[[ EXTRACTED MATERIAL, beginning ]]

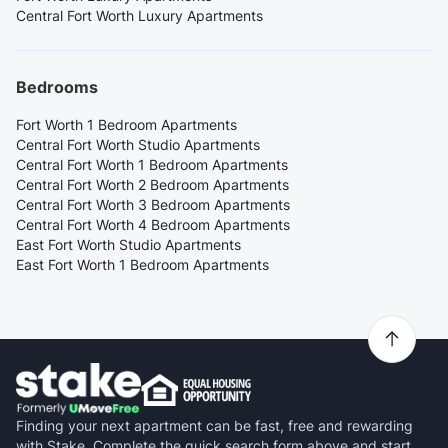
Central Fort Worth Luxury Apartments
Bedrooms
Fort Worth 1 Bedroom Apartments
Central Fort Worth Studio Apartments
Central Fort Worth 1 Bedroom Apartments
Central Fort Worth 2 Bedroom Apartments
Central Fort Worth 3 Bedroom Apartments
Central Fort Worth 4 Bedroom Apartments
East Fort Worth Studio Apartments
East Fort Worth 1 Bedroom Apartments
Finding your next apartment can be fast, free and rewarding
with Stake. Complete the quick search form above and start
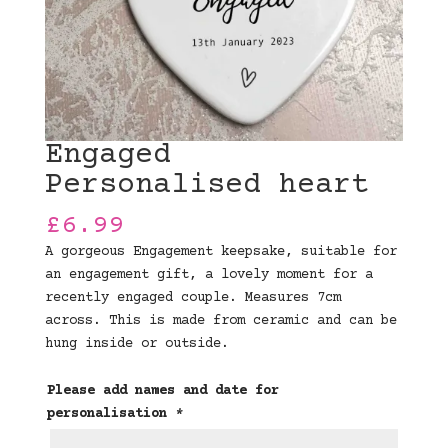
Engaged
Personalised heart
£
6.99
A gorgeous Engagement keepsake, suitable for
an engagement gift, a lovely moment for a
recently engaged couple. Measures 7cm
across. This is made from ceramic and can be
hung inside or outside.
Please add names and date for
personalisation
*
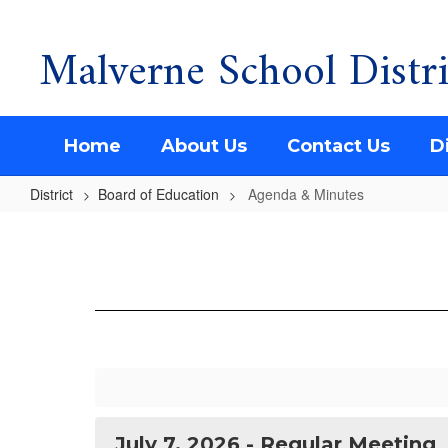
Malverne School Distri
Skip
to
main
content
Home
About Us
Contact Us
Di
District
Board of Education
Agenda & Minutes
Agenda
&
Minutes
July 7, 2026 - Regular Meeting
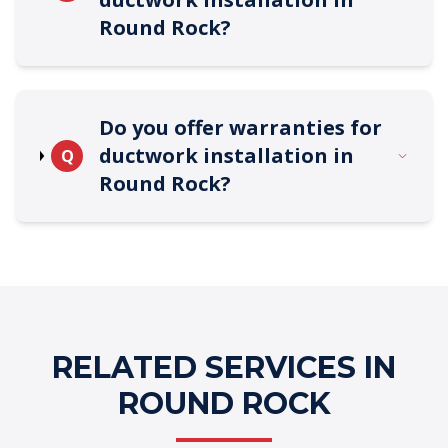
Round Rock?
Do you offer warranties for
ductwork installation in
Q
Round Rock?
RELATED SERVICES IN
ROUND ROCK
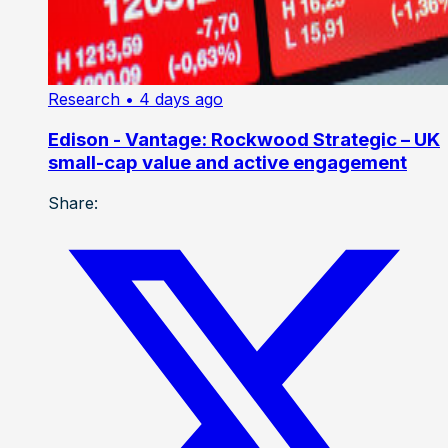
Research
• 4 days ago
Edison - Vantage: Rockwood Strategic – UK
small-cap value and active engagement
Share:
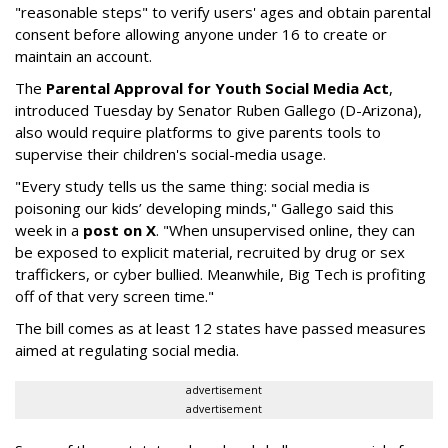
"reasonable steps" to verify users' ages and obtain parental
consent before allowing anyone under 16 to create or
maintain an account.
The
Parental Approval for Youth Social Media Act
,
introduced Tuesday by Senator Ruben Gallego (D-Arizona),
also would require platforms to give parents tools to
supervise their children's social-media usage.
"Every study tells us the same thing: social media is
poisoning our kids’ developing minds," Gallego said this
week in a
post on X
. "When unsupervised online, they can
be exposed to explicit material, recruited by drug or sex
traffickers, or cyber bullied. Meanwhile, Big Tech is profiting
off of that very screen time."
The bill comes as at least 12 states have passed measures
aimed at regulating social media.
advertisement
advertisement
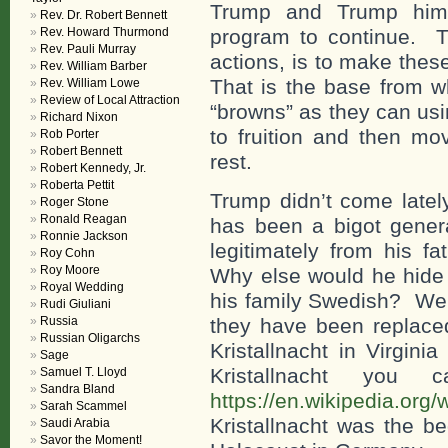
Trump and Trump hims
Rev. Dr. Robert Bennett
Rev. Howard Thurmond
program to continue. Th
Rev. Pauli Murray
actions, is to make thes
Rev. William Barber
That is the base from 
Rev. William Lowe
Review of Local Attraction
“browns” as they can usi
Richard Nixon
to fruition and then mo
Rob Porter
Robert Bennett
rest.
Robert Kennedy, Jr.
Roberta Pettit
Trump didn’t come latel
Roger Stone
Ronald Reagan
has been a bigot gener
Ronnie Jackson
legitimately from his f
Roy Cohn
Roy Moore
Why else would he hide 
Royal Wedding
his family Swedish? Well
Rudi Giuliani
Russia
they have been replaced
Russian Oligarchs
Kristallnacht in Virgi
Sage
Kristallnacht yo
Samuel T. Lloyd
Sandra Bland
https://en.wikipedia.org/w
Sarah Scammel
Kristallnacht was the be
Saudi Arabia
Savor the Moment!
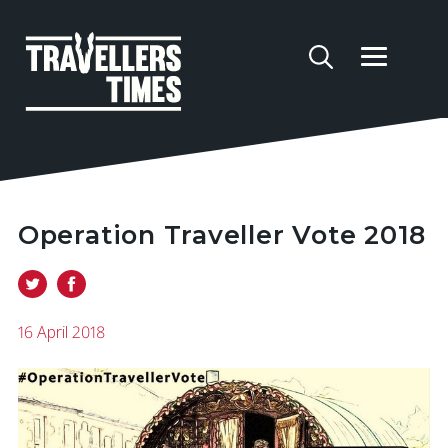
Operation Traveller Vote 2018
16 April 2018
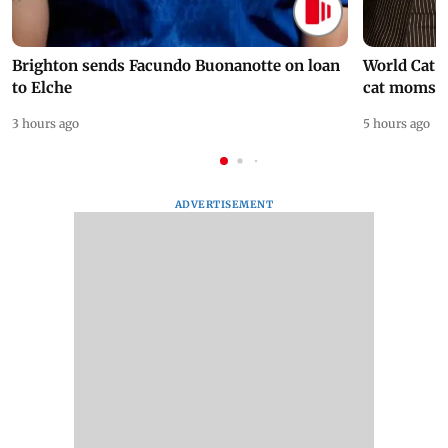
Brighton sends Facundo Buonanotte on loan
World Cat 
to Elche
cat moms
3 hours ago
5 hours ago
ADVERTISEMENT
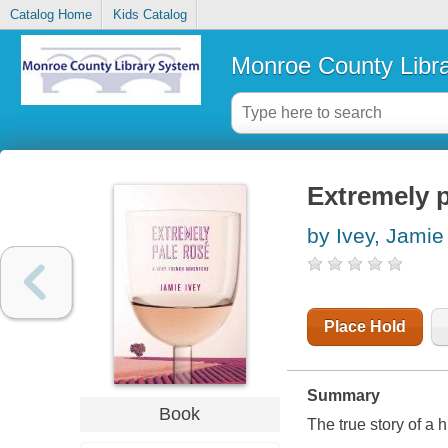
Catalog Home
Kids Catalog
Monroe County Libr
Extremely p
by Ivey, Jamie
Place Hold
Summary
Book
The true story of a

[[ EXTRACTED MATERIAL, end ]]

▶ **EXERCISE**: Write out the text of every item above line for line, without changing a word, and leave the pictures out.

▶ **COMPLETED EXERCISE**:
Central Fort Worth Luxury Apartments
Bedrooms
Fort Worth 1 Bedroom Apartments
Central Fort Worth Studio Apartments
Central Fort Worth 1 Bedroom Apartments
Central Fort Worth 2 Bedroom Apartments
Central Fort Worth 3 Bedroom Apartments
Central Fort Worth 4 Bedroom Apartments
East Fort Worth Studio Apartments
East Fort Worth 1 Bedroom Apartments
Finding your next apartment can be fast, free and rewarding
with Stake. Complete the quick search form above and start
Engaged
Personalised heart
£
6.99
A gorgeous Engagement keepsake, suitable for
an engagement gift, a lovely moment for a
recently engaged couple. Measures 7cm
across. This is made from ceramic and can be
hung inside or outside.
Please add names and date for
personalisation
*
Malverne School Distri
Skip
to
main
content
Home
About Us
Contact Us
Di
District
Board of Education
Agenda & Minutes
Agenda
&
Minutes
July 7, 2026 - Regular Meeting
Round Rock?
Do you offer warranties for
ductwork installation in
Q
Round Rock?
RELATED SERVICES IN
ROUND ROCK
Research
• 4 days ago
Edison - Vantage: Rockwood Strategic – UK
small-cap value and active engagement
Share:
"reasonable steps" to verify users' ages and obtain parental
consent before allowing anyone under 16 to create or
maintain an account.
The
Parental Approval for Youth Social Media Act
,
introduced Tuesday by Senator Ruben Gallego (D-Arizona),
also would require platforms to give parents tools to
supervise their children's social-media usage.
"Every study tells us the same thing: social media is
poisoning our kids’ developing minds," Gallego said this
week in a
post on X
. "When unsupervised online, they can
be exposed to explicit material, recruited by drug or sex
traffickers, or cyber bullied. Meanwhile, Big Tech is profiting
off of that very screen time."
The bill comes as at least 12 states have passed measures
aimed at regulating social media.
advertisement
advertisement
Trump and Trump hims
Rev. Dr. Robert Bennett
Rev. Howard Thurmond
program to continue. Th
Rev. Pauli Murray
actions, is to make thes
Rev. William Barber
That is the base from 
Rev. William Lowe
Review of Local Attraction
“browns” as they can usi
Richard Nixon
to fruition and then mo
Rob Porter
Robert Bennett
rest.
Robert Kennedy, Jr.
Roberta Pettit
Trump didn’t come latel
Roger Stone
Ronald Reagan
has been a bigot gener
Ronnie Jackson
legitimately from his f
Roy Cohn
Roy Moore
Why else would he hide 
Royal Wedding
his family Swedish? Well
Rudi Giuliani
Russia
they have been replaced
Russian Oligarchs
Kristallnacht in Virgi
Sage
Kristallnacht yo
Samuel T. Lloyd
Sandra Bland
https://en.wikipedia.org/w
Sarah Scammel
Kristallnacht was the be
Saudi Arabia
Savor the Moment!
Operation Traveller Vote 2018
16 April 2018
Brighton sends Facundo Buonanotte on loan
World Cat 
to Elche
cat moms
3 hours ago
5 hours ago
ADVERTISEMENT
Catalog Home
Kids Catalog
Monroe County Libr
Extremely p
by Ivey, Jamie
Place Hold
Summary
Book
The true story of a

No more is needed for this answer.